L'Explication Prémisse
Cet article dit qu’un bail d’habitation (non professionnel ou commercial) utilisé effectivement par deux époux est automatiquement présumé appartenir à chacun d’eux, même si le contrat a été signé avant le mariage ou qu’il existe une clause contraire, et indépendamment du régime matrimonial. Pour les partenaires liés par un PACS, le même effet existe mais seulement si les deux partenaires en font la demande ensemble. En cas de divorce ou de séparation de corps, le juge peut attribuer le bail à l’un des époux en tenant compte des intérêts familiaux et sociaux, éventuellement en fixant une indemnité ou une récompense au profit de l’autre.
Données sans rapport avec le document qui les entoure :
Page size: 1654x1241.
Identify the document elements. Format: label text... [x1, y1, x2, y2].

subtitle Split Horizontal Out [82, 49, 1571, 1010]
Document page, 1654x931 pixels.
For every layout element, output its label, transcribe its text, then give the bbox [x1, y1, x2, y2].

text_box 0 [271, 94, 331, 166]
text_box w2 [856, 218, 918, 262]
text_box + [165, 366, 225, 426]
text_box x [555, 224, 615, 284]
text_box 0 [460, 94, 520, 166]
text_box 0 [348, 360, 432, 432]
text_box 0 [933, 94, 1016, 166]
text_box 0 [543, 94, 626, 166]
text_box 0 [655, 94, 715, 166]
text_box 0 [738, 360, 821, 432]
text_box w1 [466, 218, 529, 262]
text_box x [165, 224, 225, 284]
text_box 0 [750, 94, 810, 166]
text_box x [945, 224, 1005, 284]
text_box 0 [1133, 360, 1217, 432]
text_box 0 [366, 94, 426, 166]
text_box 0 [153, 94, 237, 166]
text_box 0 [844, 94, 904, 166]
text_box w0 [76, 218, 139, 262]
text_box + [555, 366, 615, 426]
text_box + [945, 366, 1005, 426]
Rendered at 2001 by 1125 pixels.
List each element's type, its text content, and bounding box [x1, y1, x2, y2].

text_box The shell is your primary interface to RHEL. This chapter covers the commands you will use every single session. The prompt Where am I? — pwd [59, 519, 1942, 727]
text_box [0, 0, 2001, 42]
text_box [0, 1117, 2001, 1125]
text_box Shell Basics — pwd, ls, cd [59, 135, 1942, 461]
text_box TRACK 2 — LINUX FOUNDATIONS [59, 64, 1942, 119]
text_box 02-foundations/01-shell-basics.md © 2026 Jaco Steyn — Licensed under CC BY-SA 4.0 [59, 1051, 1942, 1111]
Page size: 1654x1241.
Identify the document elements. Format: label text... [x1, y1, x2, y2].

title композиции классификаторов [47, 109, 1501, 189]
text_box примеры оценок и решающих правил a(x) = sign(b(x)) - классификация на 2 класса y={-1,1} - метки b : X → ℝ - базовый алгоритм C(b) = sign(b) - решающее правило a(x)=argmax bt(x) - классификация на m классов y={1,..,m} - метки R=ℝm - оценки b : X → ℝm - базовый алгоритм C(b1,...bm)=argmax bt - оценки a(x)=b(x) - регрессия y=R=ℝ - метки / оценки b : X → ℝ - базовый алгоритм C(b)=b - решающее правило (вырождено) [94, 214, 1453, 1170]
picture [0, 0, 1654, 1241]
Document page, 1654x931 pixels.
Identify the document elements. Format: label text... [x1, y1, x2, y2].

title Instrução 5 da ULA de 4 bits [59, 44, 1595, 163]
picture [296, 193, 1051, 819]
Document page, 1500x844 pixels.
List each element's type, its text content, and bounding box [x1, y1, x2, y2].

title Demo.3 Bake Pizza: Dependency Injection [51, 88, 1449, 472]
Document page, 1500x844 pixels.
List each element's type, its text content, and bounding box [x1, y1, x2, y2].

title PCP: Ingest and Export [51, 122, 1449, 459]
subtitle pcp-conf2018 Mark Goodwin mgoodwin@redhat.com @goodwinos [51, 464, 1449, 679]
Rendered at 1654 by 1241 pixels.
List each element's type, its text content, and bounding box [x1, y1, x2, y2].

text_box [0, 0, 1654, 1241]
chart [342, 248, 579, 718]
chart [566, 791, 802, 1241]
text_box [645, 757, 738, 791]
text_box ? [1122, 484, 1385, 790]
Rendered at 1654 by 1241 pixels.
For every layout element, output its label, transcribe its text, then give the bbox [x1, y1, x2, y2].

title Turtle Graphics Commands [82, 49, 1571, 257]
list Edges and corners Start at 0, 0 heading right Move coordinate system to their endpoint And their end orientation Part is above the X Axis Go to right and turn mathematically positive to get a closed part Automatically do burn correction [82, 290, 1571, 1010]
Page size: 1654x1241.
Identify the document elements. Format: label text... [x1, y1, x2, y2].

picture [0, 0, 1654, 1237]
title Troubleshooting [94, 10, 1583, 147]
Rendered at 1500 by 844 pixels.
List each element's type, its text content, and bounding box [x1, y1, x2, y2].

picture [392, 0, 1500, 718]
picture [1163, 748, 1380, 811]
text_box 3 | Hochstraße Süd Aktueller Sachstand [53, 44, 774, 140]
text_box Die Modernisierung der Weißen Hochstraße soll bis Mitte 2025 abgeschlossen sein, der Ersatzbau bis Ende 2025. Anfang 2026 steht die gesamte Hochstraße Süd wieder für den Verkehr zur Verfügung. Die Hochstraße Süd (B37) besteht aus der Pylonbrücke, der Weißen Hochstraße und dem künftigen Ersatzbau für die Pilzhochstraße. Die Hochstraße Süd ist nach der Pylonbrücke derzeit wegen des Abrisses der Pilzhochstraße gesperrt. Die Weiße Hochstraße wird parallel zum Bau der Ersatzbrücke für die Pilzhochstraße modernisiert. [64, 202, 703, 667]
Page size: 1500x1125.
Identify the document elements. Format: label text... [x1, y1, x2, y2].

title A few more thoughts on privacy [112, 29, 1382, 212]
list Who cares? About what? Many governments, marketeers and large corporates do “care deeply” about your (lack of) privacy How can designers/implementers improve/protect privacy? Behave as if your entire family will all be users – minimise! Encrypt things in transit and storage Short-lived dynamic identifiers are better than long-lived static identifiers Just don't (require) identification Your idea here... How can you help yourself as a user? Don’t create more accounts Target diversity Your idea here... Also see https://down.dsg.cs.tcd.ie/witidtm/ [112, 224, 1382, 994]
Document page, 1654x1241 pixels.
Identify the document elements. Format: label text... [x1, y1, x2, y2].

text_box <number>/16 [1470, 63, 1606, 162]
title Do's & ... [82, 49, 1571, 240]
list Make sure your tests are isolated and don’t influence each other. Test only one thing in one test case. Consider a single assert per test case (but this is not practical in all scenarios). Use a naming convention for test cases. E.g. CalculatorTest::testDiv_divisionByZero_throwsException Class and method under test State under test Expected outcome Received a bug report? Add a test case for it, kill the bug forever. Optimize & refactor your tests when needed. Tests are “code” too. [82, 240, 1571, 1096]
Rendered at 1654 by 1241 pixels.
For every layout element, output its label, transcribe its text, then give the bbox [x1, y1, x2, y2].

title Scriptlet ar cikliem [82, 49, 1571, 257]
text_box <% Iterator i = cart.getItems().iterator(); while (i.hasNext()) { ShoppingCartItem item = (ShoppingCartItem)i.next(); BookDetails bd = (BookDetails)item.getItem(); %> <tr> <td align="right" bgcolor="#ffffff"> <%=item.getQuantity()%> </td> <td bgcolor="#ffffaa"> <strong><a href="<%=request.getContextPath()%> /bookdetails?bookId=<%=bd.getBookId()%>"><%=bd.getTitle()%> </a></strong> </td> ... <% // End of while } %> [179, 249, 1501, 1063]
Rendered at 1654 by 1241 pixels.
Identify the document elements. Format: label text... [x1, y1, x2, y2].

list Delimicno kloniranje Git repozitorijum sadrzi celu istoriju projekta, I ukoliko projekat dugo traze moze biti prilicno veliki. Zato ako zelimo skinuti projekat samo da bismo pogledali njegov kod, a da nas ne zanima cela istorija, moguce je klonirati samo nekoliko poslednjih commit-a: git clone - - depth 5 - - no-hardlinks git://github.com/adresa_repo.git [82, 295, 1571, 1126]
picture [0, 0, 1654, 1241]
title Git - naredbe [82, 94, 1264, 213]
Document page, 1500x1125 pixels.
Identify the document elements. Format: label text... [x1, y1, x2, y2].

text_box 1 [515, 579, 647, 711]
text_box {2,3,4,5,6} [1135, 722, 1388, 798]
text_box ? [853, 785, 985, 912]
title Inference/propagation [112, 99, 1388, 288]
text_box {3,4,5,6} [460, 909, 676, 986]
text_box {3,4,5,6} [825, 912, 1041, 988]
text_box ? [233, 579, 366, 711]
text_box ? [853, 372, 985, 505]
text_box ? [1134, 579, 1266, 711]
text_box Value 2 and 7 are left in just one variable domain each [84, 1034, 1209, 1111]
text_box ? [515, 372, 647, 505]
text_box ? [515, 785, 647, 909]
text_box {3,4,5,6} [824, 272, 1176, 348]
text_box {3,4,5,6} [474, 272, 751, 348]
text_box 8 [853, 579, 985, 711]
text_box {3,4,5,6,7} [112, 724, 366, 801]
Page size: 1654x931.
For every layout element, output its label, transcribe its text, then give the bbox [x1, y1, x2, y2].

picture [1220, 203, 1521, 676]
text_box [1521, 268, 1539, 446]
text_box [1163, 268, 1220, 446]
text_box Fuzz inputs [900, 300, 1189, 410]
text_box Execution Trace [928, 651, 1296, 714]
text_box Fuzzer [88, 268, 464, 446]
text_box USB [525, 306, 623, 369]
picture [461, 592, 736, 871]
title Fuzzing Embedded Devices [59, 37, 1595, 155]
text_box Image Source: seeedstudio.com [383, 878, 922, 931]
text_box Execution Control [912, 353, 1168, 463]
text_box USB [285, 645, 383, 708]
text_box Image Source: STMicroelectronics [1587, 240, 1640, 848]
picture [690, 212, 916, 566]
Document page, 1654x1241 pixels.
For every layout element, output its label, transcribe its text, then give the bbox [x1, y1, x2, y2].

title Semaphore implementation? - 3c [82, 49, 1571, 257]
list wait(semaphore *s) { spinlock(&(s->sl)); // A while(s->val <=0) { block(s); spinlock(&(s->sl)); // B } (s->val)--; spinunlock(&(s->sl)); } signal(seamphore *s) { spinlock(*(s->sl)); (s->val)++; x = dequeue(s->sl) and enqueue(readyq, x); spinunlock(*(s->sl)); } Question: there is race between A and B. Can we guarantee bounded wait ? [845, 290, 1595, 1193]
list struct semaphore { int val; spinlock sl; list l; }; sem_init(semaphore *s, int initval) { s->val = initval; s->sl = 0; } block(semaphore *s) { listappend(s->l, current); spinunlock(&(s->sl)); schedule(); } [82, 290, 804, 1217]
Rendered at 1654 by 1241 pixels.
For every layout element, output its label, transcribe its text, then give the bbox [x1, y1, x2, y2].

Si l’un des conjoints ou partenaires décède, le survivant cotitulaire a un droit exclusif sur le bail, sauf s’il y renonce expressément.
Exemple : Paul a signé seul le bail d’un appartement avant d’épouser Marie. Après le mariage, Marie habite régulièrement le logement. Selon l’article 1751, le bail est réputé appartenir à Paul et à Marie tous les deux. En cas de divorce, si leurs enfants vivent avec Marie, le juge peut décider d’attribuer le bail à Marie pour préserver l’intérêt familial, éventuellement en prévoyant une indemnité pour Paul. Si Paul décède pendant le mariage, Marie, en tant que cotitulaire survivante, pourra garder le bail sauf si elle renonce expressément.
- Portée : concerne uniquement les locaux à usage d’habitation, non professionnels ou commerciaux.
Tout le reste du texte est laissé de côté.